Audit testing of all invoices for fiscal years 2012-13 to 2014-15 indicated that more than half of the payments were received beyond the timeline established in the Agreements. Specifically, 57% of payments were received after invoice due dates. On average, these late payments were being received 23 days after their respective due dates. ***
Ensuring receipts are promptly deposited and the account is cleared is another important step in the revenue collections process. If accounts are not cleared promptly, the TEAM outstanding balance report is affected, impacting the ability of regional finance groups to confidently follow-up with clients who appear to have not made their payments. Audit testing of the deposit clearing process indicated that 90% (182 of 202) of payments were deposited to a financial institution seven days or less after payment had been received and 87% (177 of 202) of payments were cleared (credited against the customer account in TEAM) in 30 days or less. Overall, the deposit clearing process was assessed to be sufficiently timely to ensure that only truly outstanding payments were flagged for follow up by NHQ Financial Management. ***
The Agreements provide for a dispute resolution mechanism which can be invoked by either contract signatory in case of a disagreement in the interpretation of the Agreements. As per article 23 of the Agreements, steps to follow and timelines for resolution exist, but they have to be initiated by either the Department of Public Safety or the contract clients. ***
Financial management groups at both NHQ and in the Divisions use the Debit/Credit file to track overdue balances on contract policing invoices. Consistent with internal control requirements, since January 2015, NHQ Financial Management generates a monthly report of accounts receivable outstanding for over 60 days from the Debit/Credit file, which is sent to regional/divisional financial officers for follow up with PTs.

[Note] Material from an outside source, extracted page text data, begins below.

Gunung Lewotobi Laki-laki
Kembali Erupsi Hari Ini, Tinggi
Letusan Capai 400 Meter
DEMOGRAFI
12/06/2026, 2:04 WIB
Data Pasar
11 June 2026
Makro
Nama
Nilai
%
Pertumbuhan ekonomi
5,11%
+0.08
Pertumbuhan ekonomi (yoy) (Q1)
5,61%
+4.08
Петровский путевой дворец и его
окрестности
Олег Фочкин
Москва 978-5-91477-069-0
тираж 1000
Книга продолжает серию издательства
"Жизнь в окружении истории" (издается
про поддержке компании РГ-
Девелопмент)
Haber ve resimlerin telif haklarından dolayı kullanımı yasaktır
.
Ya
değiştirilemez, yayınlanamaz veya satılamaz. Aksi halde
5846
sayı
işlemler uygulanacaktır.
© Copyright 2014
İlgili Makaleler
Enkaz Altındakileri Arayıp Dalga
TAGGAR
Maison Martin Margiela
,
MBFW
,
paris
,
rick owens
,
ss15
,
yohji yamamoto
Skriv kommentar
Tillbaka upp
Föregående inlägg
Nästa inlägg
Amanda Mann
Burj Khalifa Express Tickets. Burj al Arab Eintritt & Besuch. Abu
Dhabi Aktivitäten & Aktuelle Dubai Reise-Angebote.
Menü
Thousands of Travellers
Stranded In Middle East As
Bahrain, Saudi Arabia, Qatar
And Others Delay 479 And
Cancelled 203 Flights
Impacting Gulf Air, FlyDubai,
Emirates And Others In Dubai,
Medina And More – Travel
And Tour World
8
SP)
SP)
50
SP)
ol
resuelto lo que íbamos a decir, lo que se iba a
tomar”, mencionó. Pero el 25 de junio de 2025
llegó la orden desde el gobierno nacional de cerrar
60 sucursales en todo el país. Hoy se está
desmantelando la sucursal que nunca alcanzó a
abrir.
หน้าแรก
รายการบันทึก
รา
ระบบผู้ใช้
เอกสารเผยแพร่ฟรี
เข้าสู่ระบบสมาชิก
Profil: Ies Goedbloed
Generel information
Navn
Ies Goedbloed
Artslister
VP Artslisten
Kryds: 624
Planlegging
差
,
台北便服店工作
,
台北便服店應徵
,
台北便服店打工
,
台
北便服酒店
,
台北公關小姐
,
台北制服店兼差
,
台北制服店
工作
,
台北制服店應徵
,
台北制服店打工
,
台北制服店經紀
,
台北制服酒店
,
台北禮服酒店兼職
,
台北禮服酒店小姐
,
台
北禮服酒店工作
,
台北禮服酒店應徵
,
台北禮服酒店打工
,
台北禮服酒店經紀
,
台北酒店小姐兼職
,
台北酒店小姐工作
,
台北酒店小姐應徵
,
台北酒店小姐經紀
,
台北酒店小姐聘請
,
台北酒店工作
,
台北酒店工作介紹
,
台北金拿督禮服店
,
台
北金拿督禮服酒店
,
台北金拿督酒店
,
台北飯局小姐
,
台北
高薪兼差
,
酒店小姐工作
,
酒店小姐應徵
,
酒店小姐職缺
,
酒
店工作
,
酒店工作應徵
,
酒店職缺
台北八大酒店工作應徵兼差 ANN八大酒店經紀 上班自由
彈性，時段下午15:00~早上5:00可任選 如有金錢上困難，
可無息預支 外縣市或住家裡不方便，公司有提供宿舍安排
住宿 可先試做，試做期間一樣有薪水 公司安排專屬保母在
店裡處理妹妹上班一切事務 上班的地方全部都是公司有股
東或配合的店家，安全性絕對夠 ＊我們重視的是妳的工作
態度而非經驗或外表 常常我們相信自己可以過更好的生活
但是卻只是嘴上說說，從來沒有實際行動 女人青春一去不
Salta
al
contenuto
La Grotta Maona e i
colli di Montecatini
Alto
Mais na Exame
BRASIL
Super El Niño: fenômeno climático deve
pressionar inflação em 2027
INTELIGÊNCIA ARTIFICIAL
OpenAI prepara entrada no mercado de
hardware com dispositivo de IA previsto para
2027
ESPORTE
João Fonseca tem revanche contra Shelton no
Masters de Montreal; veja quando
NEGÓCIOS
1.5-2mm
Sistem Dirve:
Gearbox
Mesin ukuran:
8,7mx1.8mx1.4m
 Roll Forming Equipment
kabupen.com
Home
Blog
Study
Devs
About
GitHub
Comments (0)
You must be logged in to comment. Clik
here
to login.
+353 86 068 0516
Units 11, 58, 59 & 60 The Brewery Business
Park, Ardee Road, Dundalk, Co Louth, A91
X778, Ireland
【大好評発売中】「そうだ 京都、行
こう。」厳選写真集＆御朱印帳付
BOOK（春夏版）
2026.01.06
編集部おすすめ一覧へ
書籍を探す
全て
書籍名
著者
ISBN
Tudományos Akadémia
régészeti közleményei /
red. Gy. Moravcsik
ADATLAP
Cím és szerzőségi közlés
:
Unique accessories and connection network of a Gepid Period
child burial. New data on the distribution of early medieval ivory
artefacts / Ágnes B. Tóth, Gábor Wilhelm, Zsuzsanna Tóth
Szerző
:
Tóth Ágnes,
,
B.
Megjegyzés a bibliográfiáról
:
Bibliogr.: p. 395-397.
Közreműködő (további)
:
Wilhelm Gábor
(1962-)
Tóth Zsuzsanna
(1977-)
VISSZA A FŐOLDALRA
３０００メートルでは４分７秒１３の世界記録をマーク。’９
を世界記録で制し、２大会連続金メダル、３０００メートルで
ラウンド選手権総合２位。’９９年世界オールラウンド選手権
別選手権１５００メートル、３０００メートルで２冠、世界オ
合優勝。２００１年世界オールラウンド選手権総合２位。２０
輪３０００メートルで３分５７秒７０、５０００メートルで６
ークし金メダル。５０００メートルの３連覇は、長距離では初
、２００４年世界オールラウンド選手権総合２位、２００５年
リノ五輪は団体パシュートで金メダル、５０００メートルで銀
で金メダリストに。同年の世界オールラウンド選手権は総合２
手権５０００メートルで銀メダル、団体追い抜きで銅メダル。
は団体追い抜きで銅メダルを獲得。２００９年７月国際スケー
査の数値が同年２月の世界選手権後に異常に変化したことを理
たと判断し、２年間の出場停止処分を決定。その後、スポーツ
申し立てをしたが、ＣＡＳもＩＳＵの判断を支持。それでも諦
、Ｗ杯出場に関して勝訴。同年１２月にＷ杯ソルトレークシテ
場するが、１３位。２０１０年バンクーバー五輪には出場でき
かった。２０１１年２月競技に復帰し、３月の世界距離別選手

Audit testing indicated that consistent with internal control requirements, the Debit/Credit file is reconciled to TEAM records by NHQ Financial Management on a monthly basis. ***
This TB Guideline applies to federal departments and agencies and to amounts owing by Crown corporations and provincial and foreign governments. *** It also affects the RCMP's assessment against the Treasury Board Management Accountability Framework if there are outstanding amounts not collected.
Based on the audit results, forecasting processes in place are reasonable to estimate contract policing costs and billing was consistent with PTs confirmed budgets. Overall, a reasonable cost allocation method is applied to support invoicing. Additionally, revenues collected are generally consistent with the Agreements.
Opportunities for improvement exist in a few areas. *** Common tools to calculate Div Admin costs would help ensure consistency, and documented procedures for the year-end reconciliation would help ensure efficiency, consistency and sustainability of this process. ***
- The CFAO should ensure that common tools to calculate Div Admin costs are developed in collaboration with regional/divisional finance groups with oversight from NHQ Financial Management.
- The CFAO should ensure that existing procedures supporting the year-end reconciliation are documented to help ensure the efficiency, consistency and sustainability of this process.
Appendix A – Audit objectives and criteria
Objective:The objective of this audit engagement is to assess whether appropriate and complete costing information is gathered; a reasonable cost allocation methodology is applied; and revenues collected are consistent with the terms negotiated in the Provincial and Territorial Police Service Agreements (PTPSA).
Criterion 1:The RCMP has appropriate forecasting information to support the amounts invoiced quarterly to provinces and territories.
Criterion 2: Actual costs for policing services are reconciled and billed at year-end in accordance with the terms negotiated in the PTPSAs.
Criterion 3: An efficient process is in place to manage the collection of contract policing revenues.